> Work item
Scan the records and identify every line in which the string "tail" occurs, then return those lines.

[Images with bounding boxes]
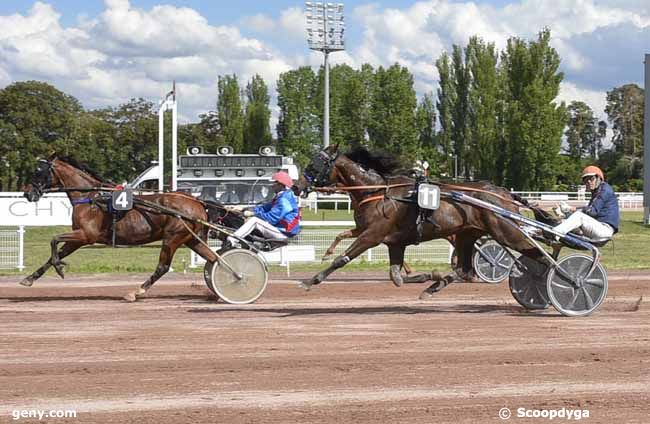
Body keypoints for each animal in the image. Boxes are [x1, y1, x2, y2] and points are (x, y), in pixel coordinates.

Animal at [20, 156, 220, 302]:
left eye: (38, 172)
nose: (27, 193)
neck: (92, 197)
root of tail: (197, 202)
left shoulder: (86, 235)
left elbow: (53, 239)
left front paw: (60, 267)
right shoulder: (78, 239)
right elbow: (54, 254)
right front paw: (29, 278)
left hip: (173, 237)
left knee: (163, 267)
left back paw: (136, 292)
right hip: (191, 239)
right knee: (214, 259)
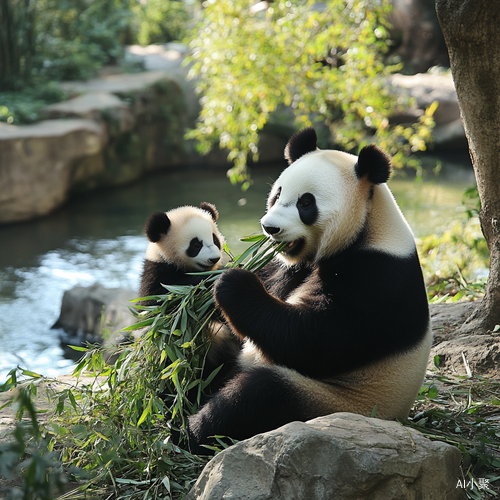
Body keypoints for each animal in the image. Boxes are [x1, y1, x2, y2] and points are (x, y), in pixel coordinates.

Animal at [187, 126, 430, 454]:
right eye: (277, 194)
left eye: (306, 203)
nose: (269, 228)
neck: (369, 226)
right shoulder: (289, 267)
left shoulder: (378, 278)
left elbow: (315, 339)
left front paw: (233, 282)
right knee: (210, 357)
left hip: (330, 402)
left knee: (258, 396)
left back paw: (188, 430)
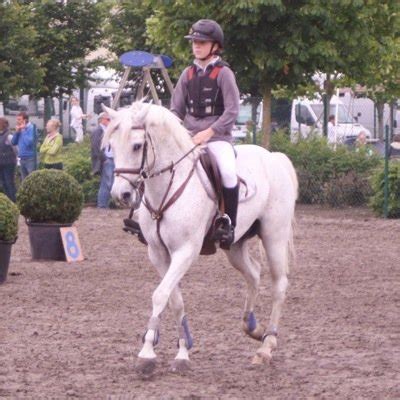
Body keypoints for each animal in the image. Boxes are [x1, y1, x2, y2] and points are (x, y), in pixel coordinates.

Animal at [102, 102, 298, 376]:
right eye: (111, 145)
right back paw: (252, 327)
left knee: (279, 285)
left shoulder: (185, 251)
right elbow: (174, 300)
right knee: (254, 274)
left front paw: (148, 353)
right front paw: (182, 350)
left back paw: (266, 347)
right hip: (234, 245)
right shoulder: (158, 254)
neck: (168, 187)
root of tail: (273, 157)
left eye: (137, 146)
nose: (122, 195)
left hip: (274, 237)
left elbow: (160, 295)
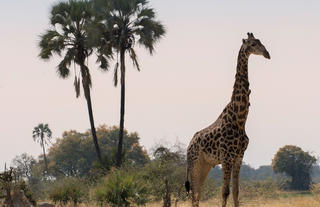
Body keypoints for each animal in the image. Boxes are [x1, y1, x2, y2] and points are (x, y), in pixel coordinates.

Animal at [185, 32, 270, 207]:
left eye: (260, 41)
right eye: (252, 44)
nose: (267, 54)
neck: (240, 119)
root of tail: (188, 147)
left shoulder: (239, 157)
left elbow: (236, 192)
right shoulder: (226, 157)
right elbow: (225, 191)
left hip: (205, 165)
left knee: (197, 194)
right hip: (195, 164)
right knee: (194, 195)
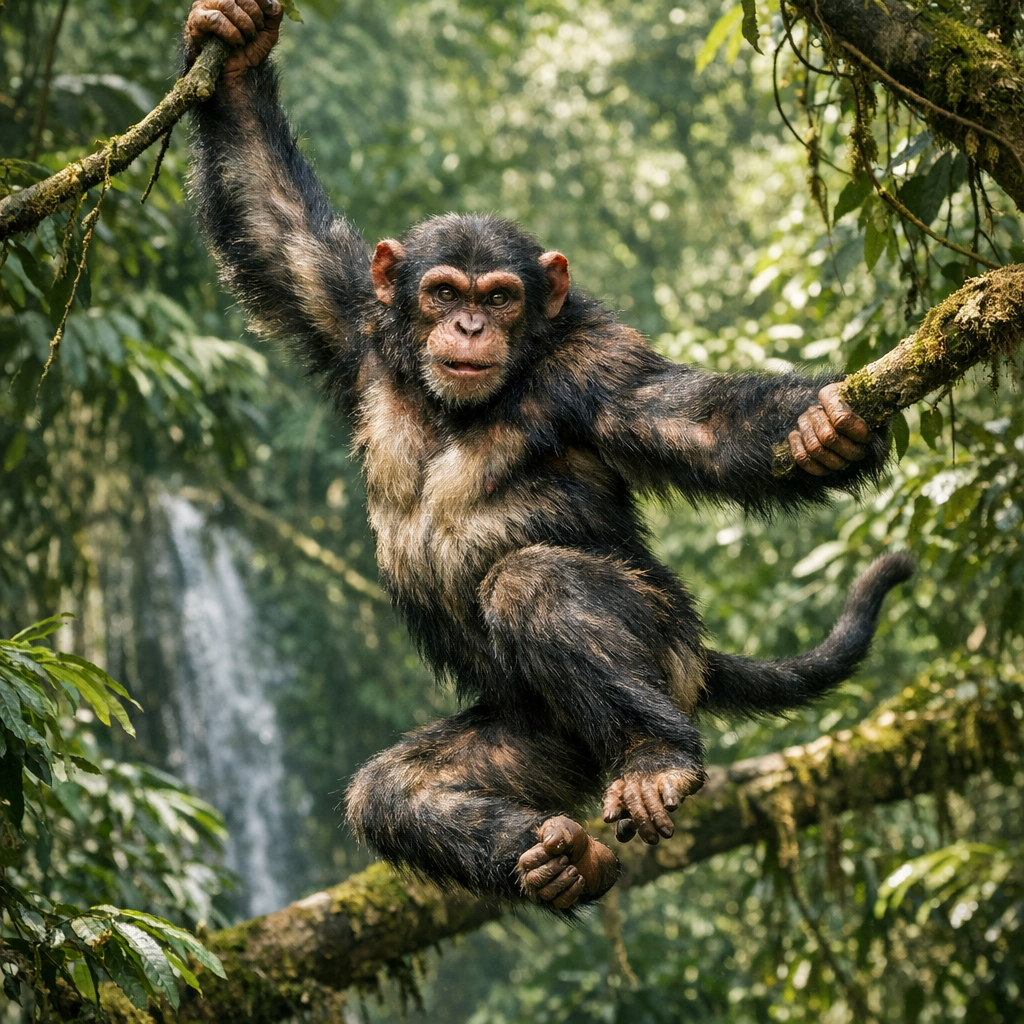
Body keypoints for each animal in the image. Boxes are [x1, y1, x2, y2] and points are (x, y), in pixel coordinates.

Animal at [183, 0, 914, 911]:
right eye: (442, 293)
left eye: (499, 297)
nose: (470, 326)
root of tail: (699, 665)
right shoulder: (350, 314)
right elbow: (273, 216)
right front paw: (237, 43)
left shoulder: (598, 370)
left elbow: (695, 420)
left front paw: (823, 430)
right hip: (534, 740)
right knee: (393, 791)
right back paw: (559, 861)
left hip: (664, 649)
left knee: (535, 582)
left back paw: (655, 757)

> Reply to the exercise
root of tail: (197, 202)
root of tail: (273, 157)
root of tail: (188, 147)
root of tail: (699, 665)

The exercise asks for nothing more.